RFR: 8312425: [vectorapi] AArch64: Optimize vector math operations with SLEEF [v4]
Andrew Haley
aph at openjdk.org
Thu Mar 21 16:07:24 UTC 2024
On Tue, 19 Mar 2024 17:15:29 GMT, Andrew Haley <aph at openjdk.org> wrote:
>>> If there was some kind of plan, with evidence of the intention to do something to get this valuable tech into people's hands in a form they can use, sure. But as you can tell, I think this may rot because no one will be able use it. If SLEEF were included in the JDK it'd be fine. if SLEEF were a common Linux library it'd be fine.
>>>
>>> The problem I see is that J. Random Java User has no way to know if SLEEF is making their program faster without running benchmarks. They'll put SLEEF somewhere and hope that Java uses it.
>>
>> Please kindly correct me if I misunderstood your points.
>> Seems the safest solution to address your above concerns is to integrate the sleef source into jdk? Lack of sleef at either build time or runtime will make the user's code fall back to java implementation.
>
>> > The problem I see is that J. Random Java User has no way to know if SLEEF is making their program faster without running benchmarks. They'll put SLEEF somewhere and hope that Java uses it.
>>
>> Please kindly correct me if I misunderstood your points. Seems the safest solution to address your above concerns is to integrate the sleef source into jdk? Lack of sleef at either build time or runtime will make the user's code fall back to java implementation.
>
> Exactly, yes. That's why we've integrated the source code of many other libraries we depend on into the JDK. It's the only way to get the reliability our users expect.
> @theRealAph Are you saying that bundling the source code of libsleef is a hard requirement from your side to accept this code into the JDK?
>
> I'm not against it, I just want to understand what we're talking about here.
>
> In general, adding new libraries to OpenJDK will require a legal process in Oracle, which may (or may not) take some amount of time T, where T is larger than you'd wish for.
>
> So I guess we can either:
>
> 1. wait for libsleef source code to become a part of OpenJDK, and then integrate this PR.
>
> 2. integrate this PR optimistically, and in the background start a process of trying to get libsleef into OpenJDK. (Which, of course, can not be 100% guaranteed to happen.)
I think that's probably best the best thing to do today. I will approve it.

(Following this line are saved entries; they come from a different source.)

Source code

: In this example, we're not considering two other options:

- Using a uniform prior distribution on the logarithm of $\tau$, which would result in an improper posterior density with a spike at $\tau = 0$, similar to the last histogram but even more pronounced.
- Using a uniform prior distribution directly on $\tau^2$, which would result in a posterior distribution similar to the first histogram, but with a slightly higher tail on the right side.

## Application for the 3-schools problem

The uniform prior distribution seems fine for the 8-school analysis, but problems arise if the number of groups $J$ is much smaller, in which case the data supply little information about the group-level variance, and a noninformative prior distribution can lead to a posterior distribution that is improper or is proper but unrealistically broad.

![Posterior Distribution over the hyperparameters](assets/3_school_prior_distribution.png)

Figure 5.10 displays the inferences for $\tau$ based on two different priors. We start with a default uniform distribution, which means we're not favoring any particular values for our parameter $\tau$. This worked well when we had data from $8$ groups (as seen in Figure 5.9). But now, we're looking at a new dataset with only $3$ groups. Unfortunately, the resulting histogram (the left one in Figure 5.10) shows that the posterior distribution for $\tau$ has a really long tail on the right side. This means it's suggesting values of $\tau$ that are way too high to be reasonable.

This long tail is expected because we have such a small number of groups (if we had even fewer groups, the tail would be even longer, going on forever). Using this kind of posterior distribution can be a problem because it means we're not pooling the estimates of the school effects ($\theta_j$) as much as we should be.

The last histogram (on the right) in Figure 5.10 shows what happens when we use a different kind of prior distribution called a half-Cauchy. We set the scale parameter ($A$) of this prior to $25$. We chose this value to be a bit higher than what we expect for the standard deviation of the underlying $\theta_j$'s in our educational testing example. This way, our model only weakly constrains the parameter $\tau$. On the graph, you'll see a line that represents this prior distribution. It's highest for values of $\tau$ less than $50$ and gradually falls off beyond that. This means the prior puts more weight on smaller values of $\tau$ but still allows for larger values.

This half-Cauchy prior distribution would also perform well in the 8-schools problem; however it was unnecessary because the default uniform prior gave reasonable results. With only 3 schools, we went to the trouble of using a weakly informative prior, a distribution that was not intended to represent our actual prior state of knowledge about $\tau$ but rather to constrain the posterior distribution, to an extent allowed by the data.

I'd prefer, long term, to integrate SLEEF into OpenJDK. That would make AArch64 support similar to Intel. We are competing with Intel.
In the short term, I'd build a shim library during the default standard JDK build that does not need SLEEF at build time. Unless weo do that, because SLEEF isn't on anyone's builders, it won't be used.
> 3. integrate this PR as is, and give up any idea of bundling libsleef.
>
>
> I also believe there is a fourth option, but that too seems like it has legal implications that needs to be checked:
>
> 4. if the libsleef dynamic library is found on the system during build time, bundle a copy of the dll with the built JDK. (Similar to how was done with freetype on Windows before.). And, optionally, provide an option for configure to require libsleef to be present, so the build fails if no libsleef can be found and bundled. (Leaving open as to if this should be default or not.)